* _Excerpt_:

*****

This Week in Geek (10-16/08/15)


At the movies: Is Mission Impossible - Rogue Nation the first M:I moving to use the "The Plot" music cue from the TV show (and therefore, from Star Trek)? NOT A COMPLAINT. Rogue Nation continues the story almost directly from Ghost Protocol, except that Paula Patton isn't in it, like female characters have to be treated like one-shot Bond girls in these films. Ah well. The "anti-IMF" concept would have been cooler if the IMF were more like the original TV version, and culled from civilian ranks as opposed to government/military ranks. As is, it was just a bunch of similar assassin types poached from various enemy nations' secret services. That all said, a pretty great action/spy thriller, with vertiginous stunts, finely edited action, cool "con" reveals, and "you gotta be kidding me" comedy. Now, can we have one of these films where everyone doesn't get disavowed right from the get-go?

DVDs: With Louie, Louis C.K. attempts to translate his stand-up experience into a half-our comedy, and succeeds more subtly than one might think. A lot of it is in the editing - there might be repetitions; and like his routines, a story about one thing becomes a digression on something else entirely; a lot of the material is autobiographical, but also improvised; and from time to time, there's even a crazy flight of fancy that, surely, doesn't happen literally. It's also the comedy of the pathetic, and several of the episodes felt more poignant than funny. But that tug between funny and sad is definitely what gives the show its identity. The first season starts out strong, but gets a little uneven in the back half, but there's still enough there for me to watch more. The DVD for Season 1 includes Louis' fairly useful commentary on 11 of the 13 episodes, deleted and extended scenes presented by the comedian, and a short making of for the Fox Movie Channel.

My I-MUST-CheckMovies 2015 Project has pointed me in this direction: North by Northwest, the one very famous Hitchcock film that WASN'T in my Hitchcock boxed set. Taking a lot of its cues from Hitch's much earlier Saboteur (from the mistaken identity to danging off an American tourist attraction), this is just about the biggest mainstream entertainment the famous director ever made. It's got lots of action, a crackingly witty script, and a hot and heavy romance (for 1959, it's positively scandalous). It's not quite as suspenseful as you'd expect from the Master of Suspense, however, and to me, Cary Grant is such an affected actor, that I can't quite say I loved it. Or perhaps I was distracted by Martin Landau who was obviously perpetrating a sting on the villain on behalf of the IMF ;-). Probably one I'd like more and more on each viewing, but the first run-through left me wanting just a touch more.

In a whole other category of "film"... Cool as Ice was really something, wasn't it? The very definition of "unintentionally funny" (when it actively tries to be funny, it fails dreadfully), Vanilla Ice's 90-minute promo makes me ask why, oh why, you wouldn't include his ONE memorable hit (the one he poached from Queen) in it. I mean, that should have been a given. Less of a constant music video than I thought it would be, the movie is meant to be a romance between a proper girl who falls for a boy from the wrong side of the tracks (so, Dirty Dancing), with a witness relocation subplot that forces Michael Gross to give too good a performance for this flick, really, a flick that clearly doesn't know anything about the WRP. He's just about the only male character who isn't a creep or clown, and that includes the Ice man himself who really seems to ruin Kristin Minter's Kathy. All he really needs to do is be marginally less of a douchebag than her current boyfriend, Don "Superboy" Newton, but I'm not sure he succeeds. Let's just say everyone I know would be far less tolerant about waking up with an ice cube in their mouths, put there by the human equivalent of Itchy & Scratchy's Poochie who had snuck in through their window. It's not a PERFECT terrible movie, mind you. A lot of dead air, editing that lingers on shots several seconds too long, and weird scenes that were designed for tweens. One to watch only with a crowd up for some mockery.

*****

* _Requirement 1_: Edit the records from the line that has "Politica No Logs" through the last line of the records, replacing "videoclipuri" with "filme" and leaving everything else unchanged. Return only those lines.
The text and the records that come next are separate material with no connection.

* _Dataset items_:
*****

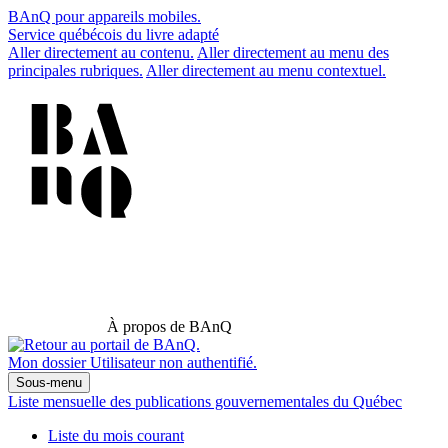
BAnQ pour appareils mobiles.
Service québécois du livre adapté
Aller directement au contenu.
Aller directement au menu des
principales rubriques.
Aller directement au menu contextuel.
À propos de BAnQ
Mon dossier
Utilisateur non authentifié.
Sous-menu
Liste mensuelle des publications gouvernementales du Québec
Liste du mois courant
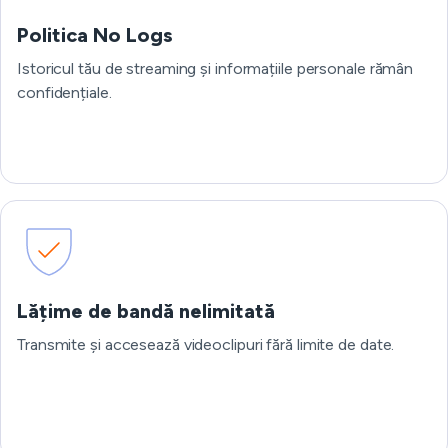
Politica No Logs
Istoricul tău de streaming și informațiile personale rămân
confidențiale.
Lățime de bandă nelimitată
Transmite și accesează videoclipuri fără limite de date.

*****

* _Requirement 2_: Continue the weekly movie and DVD review roundup from the point where it stops.

* _Answer section 1_:
Politica No Logs
Istoricul tău de streaming și informațiile personale rămân
confidențiale.
Lățime de bandă nelimitată
Transmite și accesează filme fără limite de date.

* _Answer section 2_:
Books: Ok, how do I even begin to talk about Mark Z. Danielwski's House of Leaves? This ridiculously clever, postmodern novel is Borges in long form, by way of the Blair Witch Project. At its center (moving outward), is The Navidson Record, a documentary about a house with variable interior dimensions. We learn of this through the blind scholar Zampano who left copious notes that were then collated and commented by failed tattoo artist Johnny Truant. Beyond its narratives, the book is really about emptiness and what we fill it with, the void between people, if you will, but on a literary level, what we make of emptiness, how we fill it with meaning, and how a single thing, when analyzed, can become an infinite FOUNT on meaning. The book is very much like the eponymous House, your trek through its pages slowing to a crawl when the text becomes incredibly dense, to a quick-paced breeze thanks to almost empty pages that take their cue from shape poems. You're banging away at the same chapter for days and suddenly, you find yourself 100 pages later in the space of 20 minutes. It plays a lot of tricks like that, the story and the reading of it converging in amusing ways, and in my case anyway, the richness of detail often crossed over with details from my immediate life in peculiar coincidences that made me feel like Johnny Truant, though I didn't lost my mind because of it, I don't think. People keep asking me if I would recommend it to them, and I'm never quite sure what to say. For a certain kind of reader, definitely. Others might just be mystified and/or frustrated by it. Best I can do. And in the spirit of the book's propensity for footnotes, let me give you a couple, because for some reason, people really wanted to engage me on the subject in completely unrelated articles. So check out the comments HERE and HERE.

Podcasts: And if you haven't caught the Lonely Hearts Romance Comics Podcast - 4 guys talking about romance comics and comic book romances - please do and leave us a comment. We'd love to hear what you think. Second episode to come the week of August 24. Thanks!


Michael May said...

Started listening to Lonely Hearts on the way to work this morning and I'm LOVING it so far. Gotta find a copy of the story so I can read along.

Siskoid said...

All pages on the wordpress blog linked in this post, or in the original Lonely Hearts post on this very blog earlier this week!

Michael May said...

There they are! Cool!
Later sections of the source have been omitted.